In the North as in the South, the choice is only between two types of liquidation: collective death or dismemberment. The American government has had ample opportunity to test the resistance of the NLF and the DRV: by now it knows that only total destruction will be effective. The Front is stronger than ever; North Vietnam is unshakable. For this very reason, the calculated extermination of the Vietnamese people cannot really be intended to make them capitulate. The Americans offer them a paix des braves knowing full well that they will not accept it. And this phony alternative hides the true goal of imperialism, which is to reach, step by step, the highest stage of escalation-total genocide.

Of course, the United States government could have tried to reach this stage in one jump and wipe out Vietnam in a Blitzkrieg against the whole country. But this extermination &at required setting up complicated installations-for instance, creating and maintaining air bases in Thailand which would shorten the bombing runs by 3000 miles.

Meanwhile, the major purpose of "escalation" was, and still is, to prepare international opinion for genocide. From this point of view, Americans have succeeded only too well. The repeated and systematic bombings of populated areas of Haiphong and Hanoi, which two years ago would have raised violent protests in Europe, occur today in a climate of general indifference resulting perhaps more from catatonia than from apathy. The tactic has borne its fruit: public opinion now sees escalation as a slowly and continuously increasing pressure to bargain, while in reality it is the preparation of minds for the final genocide. Is such a genocide possible? No. But that is due to the Vietnamese and the Vietnamese alone; to their courage, and to the remarkable efficiency of their organization. As for the United States government, it cannot be absolved of its crime just because its victim has enough intelligence and enough heroism to limit its effects.

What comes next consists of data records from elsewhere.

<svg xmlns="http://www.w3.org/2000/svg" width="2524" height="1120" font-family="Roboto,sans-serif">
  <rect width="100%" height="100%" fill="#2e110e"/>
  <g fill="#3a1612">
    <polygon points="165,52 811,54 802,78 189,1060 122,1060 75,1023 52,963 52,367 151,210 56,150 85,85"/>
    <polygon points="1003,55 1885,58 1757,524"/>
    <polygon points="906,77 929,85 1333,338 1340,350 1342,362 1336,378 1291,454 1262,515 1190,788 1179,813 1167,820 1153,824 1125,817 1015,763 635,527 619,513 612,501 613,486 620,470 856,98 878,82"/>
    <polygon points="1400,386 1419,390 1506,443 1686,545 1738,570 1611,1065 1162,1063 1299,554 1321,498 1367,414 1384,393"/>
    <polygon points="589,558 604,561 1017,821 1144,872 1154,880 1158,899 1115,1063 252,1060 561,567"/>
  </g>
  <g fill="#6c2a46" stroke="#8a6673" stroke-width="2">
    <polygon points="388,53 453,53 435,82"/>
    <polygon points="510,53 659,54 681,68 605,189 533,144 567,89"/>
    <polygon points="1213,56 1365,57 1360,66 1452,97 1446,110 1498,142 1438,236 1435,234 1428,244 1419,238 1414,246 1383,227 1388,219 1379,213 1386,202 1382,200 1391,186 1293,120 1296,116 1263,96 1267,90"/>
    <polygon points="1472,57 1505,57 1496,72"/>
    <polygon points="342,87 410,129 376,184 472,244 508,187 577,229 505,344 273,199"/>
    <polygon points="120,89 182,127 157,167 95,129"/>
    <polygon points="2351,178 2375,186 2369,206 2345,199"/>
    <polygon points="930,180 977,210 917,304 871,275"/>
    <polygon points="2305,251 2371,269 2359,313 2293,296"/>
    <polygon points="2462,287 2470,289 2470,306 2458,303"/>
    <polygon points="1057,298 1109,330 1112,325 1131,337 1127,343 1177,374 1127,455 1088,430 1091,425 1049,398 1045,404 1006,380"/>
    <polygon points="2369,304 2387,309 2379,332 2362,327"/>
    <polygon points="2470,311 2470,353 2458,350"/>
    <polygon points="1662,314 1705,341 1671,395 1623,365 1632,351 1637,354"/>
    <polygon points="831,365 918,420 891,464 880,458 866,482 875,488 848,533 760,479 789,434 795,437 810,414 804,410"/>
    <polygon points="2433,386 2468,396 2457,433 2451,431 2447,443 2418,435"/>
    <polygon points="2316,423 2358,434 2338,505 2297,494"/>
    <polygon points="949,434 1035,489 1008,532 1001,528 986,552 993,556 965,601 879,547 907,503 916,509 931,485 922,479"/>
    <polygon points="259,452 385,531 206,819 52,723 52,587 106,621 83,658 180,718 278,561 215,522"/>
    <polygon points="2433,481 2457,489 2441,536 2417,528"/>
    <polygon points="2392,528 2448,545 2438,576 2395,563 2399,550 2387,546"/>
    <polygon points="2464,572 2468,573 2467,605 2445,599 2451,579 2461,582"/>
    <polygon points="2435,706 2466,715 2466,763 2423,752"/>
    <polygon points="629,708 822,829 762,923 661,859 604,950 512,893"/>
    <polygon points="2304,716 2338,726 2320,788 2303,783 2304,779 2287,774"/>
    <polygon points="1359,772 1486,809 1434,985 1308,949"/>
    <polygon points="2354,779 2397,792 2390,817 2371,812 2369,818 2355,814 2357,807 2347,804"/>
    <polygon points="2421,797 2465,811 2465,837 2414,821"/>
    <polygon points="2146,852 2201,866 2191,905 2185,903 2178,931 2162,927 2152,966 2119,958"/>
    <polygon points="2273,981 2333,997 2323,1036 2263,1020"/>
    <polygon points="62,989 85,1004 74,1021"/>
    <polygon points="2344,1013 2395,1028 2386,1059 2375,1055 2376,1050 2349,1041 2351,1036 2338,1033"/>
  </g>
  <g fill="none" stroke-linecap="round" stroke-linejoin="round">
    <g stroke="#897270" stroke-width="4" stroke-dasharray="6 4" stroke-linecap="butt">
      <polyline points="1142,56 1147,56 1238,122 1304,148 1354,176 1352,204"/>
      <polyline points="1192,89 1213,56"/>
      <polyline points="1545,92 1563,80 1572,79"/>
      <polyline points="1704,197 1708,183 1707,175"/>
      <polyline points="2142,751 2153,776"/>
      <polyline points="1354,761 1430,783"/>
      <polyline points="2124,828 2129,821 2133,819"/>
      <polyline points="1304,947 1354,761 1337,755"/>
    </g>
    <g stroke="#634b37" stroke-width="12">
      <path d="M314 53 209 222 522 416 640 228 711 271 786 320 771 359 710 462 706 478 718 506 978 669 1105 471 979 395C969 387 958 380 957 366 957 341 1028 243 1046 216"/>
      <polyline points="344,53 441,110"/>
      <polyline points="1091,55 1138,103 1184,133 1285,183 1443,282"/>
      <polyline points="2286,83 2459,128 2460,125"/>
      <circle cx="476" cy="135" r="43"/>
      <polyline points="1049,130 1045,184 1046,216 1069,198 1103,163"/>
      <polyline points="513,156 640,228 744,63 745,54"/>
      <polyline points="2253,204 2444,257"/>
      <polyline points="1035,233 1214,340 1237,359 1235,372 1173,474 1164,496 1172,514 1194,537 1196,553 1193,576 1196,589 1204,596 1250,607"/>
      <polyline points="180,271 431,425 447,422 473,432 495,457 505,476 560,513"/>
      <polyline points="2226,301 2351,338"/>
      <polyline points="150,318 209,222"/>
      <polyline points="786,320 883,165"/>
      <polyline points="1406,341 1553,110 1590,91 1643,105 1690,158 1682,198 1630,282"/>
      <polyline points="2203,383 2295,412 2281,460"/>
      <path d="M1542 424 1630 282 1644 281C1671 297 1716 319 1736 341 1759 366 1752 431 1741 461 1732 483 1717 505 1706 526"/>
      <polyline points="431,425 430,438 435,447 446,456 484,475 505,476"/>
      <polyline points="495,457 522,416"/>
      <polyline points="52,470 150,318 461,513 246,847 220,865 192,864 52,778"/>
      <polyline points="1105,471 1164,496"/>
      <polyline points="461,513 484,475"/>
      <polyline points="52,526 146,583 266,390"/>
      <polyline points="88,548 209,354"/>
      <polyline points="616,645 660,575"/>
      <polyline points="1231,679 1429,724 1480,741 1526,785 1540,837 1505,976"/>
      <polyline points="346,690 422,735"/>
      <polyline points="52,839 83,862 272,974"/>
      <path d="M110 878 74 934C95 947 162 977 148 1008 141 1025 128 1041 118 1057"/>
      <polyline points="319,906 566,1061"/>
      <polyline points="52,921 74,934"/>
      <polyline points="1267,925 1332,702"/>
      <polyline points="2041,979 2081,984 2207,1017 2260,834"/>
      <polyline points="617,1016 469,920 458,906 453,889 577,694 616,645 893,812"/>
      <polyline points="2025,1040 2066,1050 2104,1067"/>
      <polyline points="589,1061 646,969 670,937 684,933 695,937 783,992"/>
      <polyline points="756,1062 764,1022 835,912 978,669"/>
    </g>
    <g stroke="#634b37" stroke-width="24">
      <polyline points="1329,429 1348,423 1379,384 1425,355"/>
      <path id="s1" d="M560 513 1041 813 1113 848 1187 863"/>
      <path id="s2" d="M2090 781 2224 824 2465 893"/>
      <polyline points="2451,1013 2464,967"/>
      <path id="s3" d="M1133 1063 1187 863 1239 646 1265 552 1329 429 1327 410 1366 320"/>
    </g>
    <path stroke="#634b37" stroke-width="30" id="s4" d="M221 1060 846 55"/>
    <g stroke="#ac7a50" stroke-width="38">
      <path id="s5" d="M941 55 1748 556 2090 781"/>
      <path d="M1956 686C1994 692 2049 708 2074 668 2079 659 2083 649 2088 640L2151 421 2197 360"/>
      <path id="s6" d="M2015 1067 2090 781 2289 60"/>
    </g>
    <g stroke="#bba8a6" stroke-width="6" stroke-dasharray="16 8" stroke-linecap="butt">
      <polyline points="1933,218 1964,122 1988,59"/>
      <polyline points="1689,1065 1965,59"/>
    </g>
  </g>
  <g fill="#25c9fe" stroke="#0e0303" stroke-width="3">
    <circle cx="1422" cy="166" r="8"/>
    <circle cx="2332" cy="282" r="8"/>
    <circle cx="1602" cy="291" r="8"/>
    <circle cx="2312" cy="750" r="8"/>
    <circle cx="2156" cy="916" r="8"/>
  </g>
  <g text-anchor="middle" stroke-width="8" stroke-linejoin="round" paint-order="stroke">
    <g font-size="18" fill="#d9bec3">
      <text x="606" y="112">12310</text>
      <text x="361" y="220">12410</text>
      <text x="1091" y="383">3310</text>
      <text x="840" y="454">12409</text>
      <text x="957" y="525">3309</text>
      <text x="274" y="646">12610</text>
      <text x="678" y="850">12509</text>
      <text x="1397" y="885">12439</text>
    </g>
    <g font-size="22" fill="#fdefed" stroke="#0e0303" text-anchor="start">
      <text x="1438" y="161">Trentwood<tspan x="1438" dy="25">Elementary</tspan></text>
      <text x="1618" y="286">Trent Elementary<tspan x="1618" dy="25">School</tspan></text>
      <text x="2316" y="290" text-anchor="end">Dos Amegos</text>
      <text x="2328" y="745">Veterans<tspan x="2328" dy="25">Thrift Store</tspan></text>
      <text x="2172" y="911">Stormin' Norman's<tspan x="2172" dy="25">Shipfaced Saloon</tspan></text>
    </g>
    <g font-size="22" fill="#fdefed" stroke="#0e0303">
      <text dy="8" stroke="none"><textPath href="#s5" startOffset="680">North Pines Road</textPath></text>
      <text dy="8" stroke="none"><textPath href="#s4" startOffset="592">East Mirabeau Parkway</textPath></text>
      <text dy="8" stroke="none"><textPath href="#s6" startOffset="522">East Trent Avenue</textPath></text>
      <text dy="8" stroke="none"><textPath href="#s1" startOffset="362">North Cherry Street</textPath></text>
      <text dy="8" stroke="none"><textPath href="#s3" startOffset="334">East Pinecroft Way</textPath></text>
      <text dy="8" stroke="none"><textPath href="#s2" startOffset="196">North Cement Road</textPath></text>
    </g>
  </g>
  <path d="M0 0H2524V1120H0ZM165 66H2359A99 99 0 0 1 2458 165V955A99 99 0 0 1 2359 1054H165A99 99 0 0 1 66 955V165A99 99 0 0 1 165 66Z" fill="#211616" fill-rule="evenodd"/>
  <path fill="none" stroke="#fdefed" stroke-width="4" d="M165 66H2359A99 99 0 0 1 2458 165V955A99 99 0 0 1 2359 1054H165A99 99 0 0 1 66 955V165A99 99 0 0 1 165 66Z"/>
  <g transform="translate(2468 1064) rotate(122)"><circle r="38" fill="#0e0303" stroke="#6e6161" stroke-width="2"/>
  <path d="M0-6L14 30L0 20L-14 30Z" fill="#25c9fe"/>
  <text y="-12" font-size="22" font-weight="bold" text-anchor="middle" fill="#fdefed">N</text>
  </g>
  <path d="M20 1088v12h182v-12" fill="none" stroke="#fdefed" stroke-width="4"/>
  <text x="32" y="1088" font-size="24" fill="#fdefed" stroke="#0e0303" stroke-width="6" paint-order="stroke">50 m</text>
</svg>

We may conclude that in the face of a people's war (the characteristic product of our times, the answer to imperialism and the demand for sovereignty of a people conscious of its unity) there are two possible responses: either the aggressor withdraws, he acknowledges that a whole nation confronts him, and he makes peace; or else he recognizes the inefficacy of conventional strategy, and, if he can do so without jeopardizing his interests, he resorts to extermination pure and simple. There is no third alternative, but making peace is still at least possible.

But as the armed forces of the U.S.A. entrench themselves firmly in Vietnam, as they intensify the bombing and the massacres, as they try to bring Laos under their control, as they plan the invasion of Cambodia, them is less and less doubt that the government of the United States, despite its hypocritical denials, has chosen genocide.

The genocidal intent is implicit in the facts. It is necessarily premeditated. Perhaps in bygone times, in the midst of tribal wars, acts of genocide were perpetrated on the spur of the moment in fits of passion. But the anti-guerrilla genocide which our times have produced requires organization, military bases, a structure of accomplices, budget appropriations. Therefore, its authors must meditate and plan out their act. Does this mean that they are thoroughly conscious of their intentions? It is impossible to decide. We would have to plumb the depths of their consciences-and the Puritan bad faith of Americans works wonders.

There are probably people in the State Department who have become so used to fooling themselves that they still think they are working for the good of the Vietnamese people. However, we may only surmise that there are fewer and fewer of these hypocritical innocents after the recent statements of their spokesmen: "We are defending ourselves; even if the Saigon government begged us, we would not leave Vietnam, etc., etc." At any rate, we don't have to concern ourselves with this psychological hide-and-seek. The truth is apparent on the battlefield in the racism of the American soldiers.